** Work request **
Look through the data below for the line with "Ultra-low cost, long" and the line with "## Pro Tips for Cost Optimization 💰", then output those two and all lines in between, exactly as written.

** Supplied data **
>>>
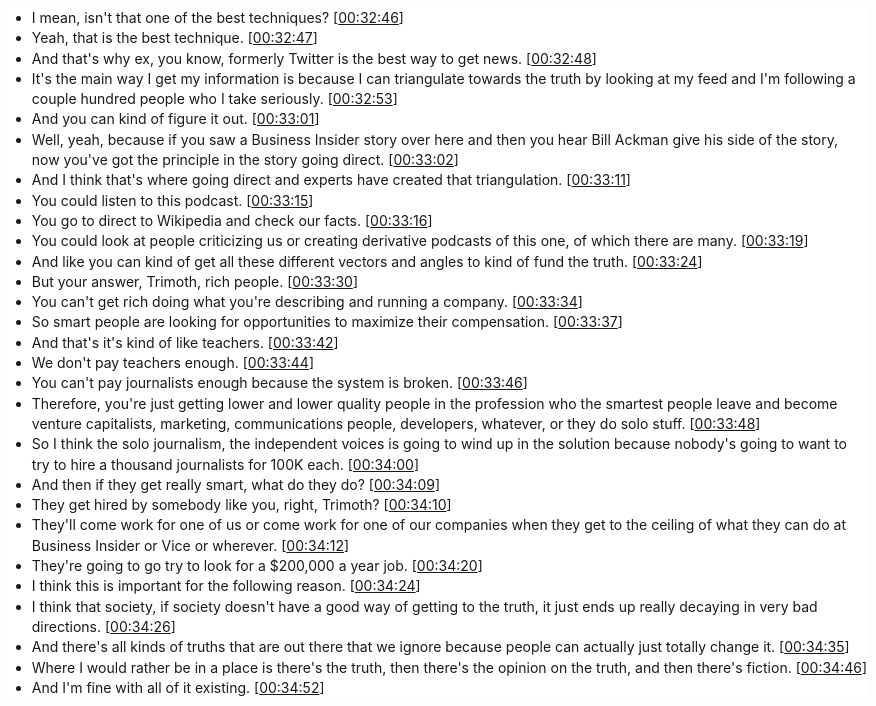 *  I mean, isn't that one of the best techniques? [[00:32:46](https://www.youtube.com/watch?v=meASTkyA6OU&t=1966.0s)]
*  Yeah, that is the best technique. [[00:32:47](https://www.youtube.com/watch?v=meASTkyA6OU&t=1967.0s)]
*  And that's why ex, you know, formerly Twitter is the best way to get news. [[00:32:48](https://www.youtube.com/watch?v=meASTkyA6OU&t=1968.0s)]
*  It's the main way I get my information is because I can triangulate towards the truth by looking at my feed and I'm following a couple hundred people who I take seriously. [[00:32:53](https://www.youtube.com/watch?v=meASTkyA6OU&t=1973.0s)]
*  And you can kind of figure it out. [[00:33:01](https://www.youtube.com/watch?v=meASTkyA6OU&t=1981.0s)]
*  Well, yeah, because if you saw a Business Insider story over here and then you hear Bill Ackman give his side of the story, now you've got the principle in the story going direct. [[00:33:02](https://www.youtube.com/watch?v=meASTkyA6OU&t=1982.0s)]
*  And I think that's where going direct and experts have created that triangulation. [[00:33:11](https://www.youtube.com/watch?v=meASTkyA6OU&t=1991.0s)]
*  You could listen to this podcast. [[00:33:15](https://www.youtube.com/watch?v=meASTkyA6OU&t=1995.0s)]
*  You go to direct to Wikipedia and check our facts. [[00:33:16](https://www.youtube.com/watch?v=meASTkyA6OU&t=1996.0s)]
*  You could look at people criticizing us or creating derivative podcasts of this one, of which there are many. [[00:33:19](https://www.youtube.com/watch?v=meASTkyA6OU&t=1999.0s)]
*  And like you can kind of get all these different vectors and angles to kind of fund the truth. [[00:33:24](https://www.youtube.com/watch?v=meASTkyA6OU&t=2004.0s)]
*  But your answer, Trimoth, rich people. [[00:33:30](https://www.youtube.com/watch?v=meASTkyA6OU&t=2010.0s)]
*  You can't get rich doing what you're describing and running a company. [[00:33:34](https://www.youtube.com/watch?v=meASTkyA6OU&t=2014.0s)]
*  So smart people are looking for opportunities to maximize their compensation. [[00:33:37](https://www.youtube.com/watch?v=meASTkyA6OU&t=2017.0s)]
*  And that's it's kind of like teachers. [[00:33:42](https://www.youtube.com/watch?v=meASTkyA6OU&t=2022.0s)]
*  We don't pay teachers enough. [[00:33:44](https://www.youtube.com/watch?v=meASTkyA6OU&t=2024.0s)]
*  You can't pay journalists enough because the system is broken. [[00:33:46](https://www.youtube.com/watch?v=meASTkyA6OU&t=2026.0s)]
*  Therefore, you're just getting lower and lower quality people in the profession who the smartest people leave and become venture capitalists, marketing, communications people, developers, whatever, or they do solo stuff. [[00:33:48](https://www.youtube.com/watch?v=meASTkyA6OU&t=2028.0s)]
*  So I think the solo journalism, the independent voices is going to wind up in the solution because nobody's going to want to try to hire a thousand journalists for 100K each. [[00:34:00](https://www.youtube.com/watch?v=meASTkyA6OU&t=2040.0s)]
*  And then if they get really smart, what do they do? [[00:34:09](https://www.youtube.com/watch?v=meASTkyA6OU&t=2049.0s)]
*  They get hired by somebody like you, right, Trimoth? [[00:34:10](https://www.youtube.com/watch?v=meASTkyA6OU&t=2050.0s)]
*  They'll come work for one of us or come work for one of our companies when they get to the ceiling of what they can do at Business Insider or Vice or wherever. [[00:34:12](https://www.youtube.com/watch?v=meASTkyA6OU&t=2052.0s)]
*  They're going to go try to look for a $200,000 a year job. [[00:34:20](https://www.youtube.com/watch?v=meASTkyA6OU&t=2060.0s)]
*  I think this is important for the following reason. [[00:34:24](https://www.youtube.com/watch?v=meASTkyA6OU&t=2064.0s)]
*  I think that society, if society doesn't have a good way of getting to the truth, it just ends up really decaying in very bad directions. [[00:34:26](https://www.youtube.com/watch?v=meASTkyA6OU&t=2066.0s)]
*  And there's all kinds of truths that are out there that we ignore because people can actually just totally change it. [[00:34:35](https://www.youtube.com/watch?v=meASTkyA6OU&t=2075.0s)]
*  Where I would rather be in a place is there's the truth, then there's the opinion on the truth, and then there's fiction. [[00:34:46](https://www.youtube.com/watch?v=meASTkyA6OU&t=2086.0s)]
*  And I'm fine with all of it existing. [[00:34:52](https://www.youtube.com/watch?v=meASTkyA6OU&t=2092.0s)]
<<<
>>>
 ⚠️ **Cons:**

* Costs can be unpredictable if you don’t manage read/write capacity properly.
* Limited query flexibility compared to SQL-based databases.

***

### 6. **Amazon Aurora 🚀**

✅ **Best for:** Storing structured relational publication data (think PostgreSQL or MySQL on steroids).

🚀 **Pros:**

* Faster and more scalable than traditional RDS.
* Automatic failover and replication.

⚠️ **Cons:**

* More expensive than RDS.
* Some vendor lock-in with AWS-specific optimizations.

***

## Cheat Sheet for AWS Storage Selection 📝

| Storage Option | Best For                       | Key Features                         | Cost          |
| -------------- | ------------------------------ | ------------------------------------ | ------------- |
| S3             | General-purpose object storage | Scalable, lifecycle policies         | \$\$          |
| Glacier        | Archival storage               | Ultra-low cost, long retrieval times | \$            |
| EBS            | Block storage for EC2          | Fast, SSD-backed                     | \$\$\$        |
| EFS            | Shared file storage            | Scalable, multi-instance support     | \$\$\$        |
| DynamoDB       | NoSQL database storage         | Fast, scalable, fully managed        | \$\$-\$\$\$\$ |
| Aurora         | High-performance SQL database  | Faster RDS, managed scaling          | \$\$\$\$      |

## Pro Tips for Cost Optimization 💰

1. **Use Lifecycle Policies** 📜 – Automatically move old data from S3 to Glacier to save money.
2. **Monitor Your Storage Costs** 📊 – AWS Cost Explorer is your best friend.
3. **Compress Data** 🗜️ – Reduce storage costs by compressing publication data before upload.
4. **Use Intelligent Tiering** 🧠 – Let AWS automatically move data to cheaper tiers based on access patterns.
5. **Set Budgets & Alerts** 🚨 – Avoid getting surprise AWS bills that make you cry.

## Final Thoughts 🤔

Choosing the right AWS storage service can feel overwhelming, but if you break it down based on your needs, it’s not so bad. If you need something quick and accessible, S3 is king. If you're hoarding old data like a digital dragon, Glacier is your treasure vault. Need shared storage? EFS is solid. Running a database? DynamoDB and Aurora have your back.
<<<
** Output for this task **
| Glacier        | Archival storage               | Ultra-low cost, long retrieval times | \$            |
| EBS            | Block storage for EC2          | Fast, SSD-backed                     | \$\$\$        |
| EFS            | Shared file storage            | Scalable, multi-instance support     | \$\$\$        |
| DynamoDB       | NoSQL database storage         | Fast, scalable, fully managed        | \$\$-\$\$\$\$ |
| Aurora         | High-performance SQL database  | Faster RDS, managed scaling          | \$\$\$\$      |

## Pro Tips for Cost Optimization 💰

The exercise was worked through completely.